Swallows in Late September: New & Selected Poems

Swallows in Late September: New & Selected Poems

by Jonathan Ward,
Harwood & Elwood, 2018,
88 pages, paper, $15,
Limited Edition.

On the evidence of the 40 or so poems in his first book-length collection, the British poet Jonathan Ward is a close observer of nature, especially birds, and an aficionado of weather, through which he walks with some regularity.  The poems, which are mostly short, lyric, and sometimes quite slim in shape, often relate roamings in specific spots on the coast and in the countryside of England, mostly around Cornwall and Ward’s home in Edgefield in North Norfolk.

The first two sections of the book feature poems from two chapbooks, Turning Leaves (2004) and Crossings(2008) (both published by writer Joshua Bodwell’s Clamp Down Press, Cape Rosier, Maine).  The lead-off piece, “Crabbing,” is a finely- wrought memory of the “banjo pier” in Looe, a small coastal town in southeast Cornwall, where the speaker reeled in crabs “clinging to bait-heads / like plums from a pie.”  While his parents grumble about the changes to the village since the summer days when they’d left their son there to fish, the quay remains the same “through the dark, / brimming, petrol-marbled years.”

The titles of many of the poems reference a particular place: “At Prinknash Abbey,” “On Peckham Rye,” “Winter Visit to Edgefield Churchyard,” etc.  These visit poems are often occasions to record items in the landscape, as in these lines from “At Studland Bay”:

Mermaids’ purses burst and spurt
underfoot; razor shells; one crab
whole, belly-up on a platter
of plastic, shells and stones
the white flayed head of a dogfish.

The simplicity of a poem like “In Winter” recalls Gary Snyder. The verse begins with these lovely lines: “Two grey herons, / ragged coats, / collars up, / yellow bills / like quills / dipped / in shadow.”  And the revelatory final lines of “Today As I Walk” call back the pared-down observations of William Carlos Williams: “i see / suddenly/ that this moment / is as good / as life / can ever be.”

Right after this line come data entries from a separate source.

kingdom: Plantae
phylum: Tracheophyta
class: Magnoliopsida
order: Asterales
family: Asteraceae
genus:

Ward’s poems often reflect on personal existence.  Among the darkest is “Forest Flame,” in which the speaker despairs at a day with “no prospect of work or gardening or love.”  After contemplating thoughts of self-destruction, he finds solace in a clearing sky, the blood-red blooms of the Forest Flame pieris shrub, and a collection of Raymond Carver poems.

Many of the poems evoke family: the poet’s parents and his wife and daughters.  In “Patience,” Ward thanks his father for teaching him how to see “the seasons / change in the hedgerows, / learning to name, to love / small places and their ways.”  Elsewhere, the tender “At Vale Brook” recounts an outing with a daughter during which they see, and follow, a kingfisher.  The sighting leads the poet to consider a fleeting life and child, “as if she were the bird / dazzling, so quickly seen / and so quickly gone.”

Other favorites here include the riddle-like “When I Lay Beside You,” “In Earshot of River Water” (whose title is taken from a Seamus Heaney poem), “Home,” “Field Notes,” and “The Roofer’s Tale.”  The final poem, “A Gift,” is a comely summing up, the poet back from another walk where a friend has taught him a new word, netherbackwashes:

just randomly following lanes or tracks
and seeing where you end up.
Like writing.

Ward is a retired professor of English at Gresham’s School in Holt (where, by the by, Oscar-winning actor Olivia Colman went to school); prior to that he taught at Dulwich College in South London.  With more time to write, he is proving through his poetry that he has a wonderful way with words.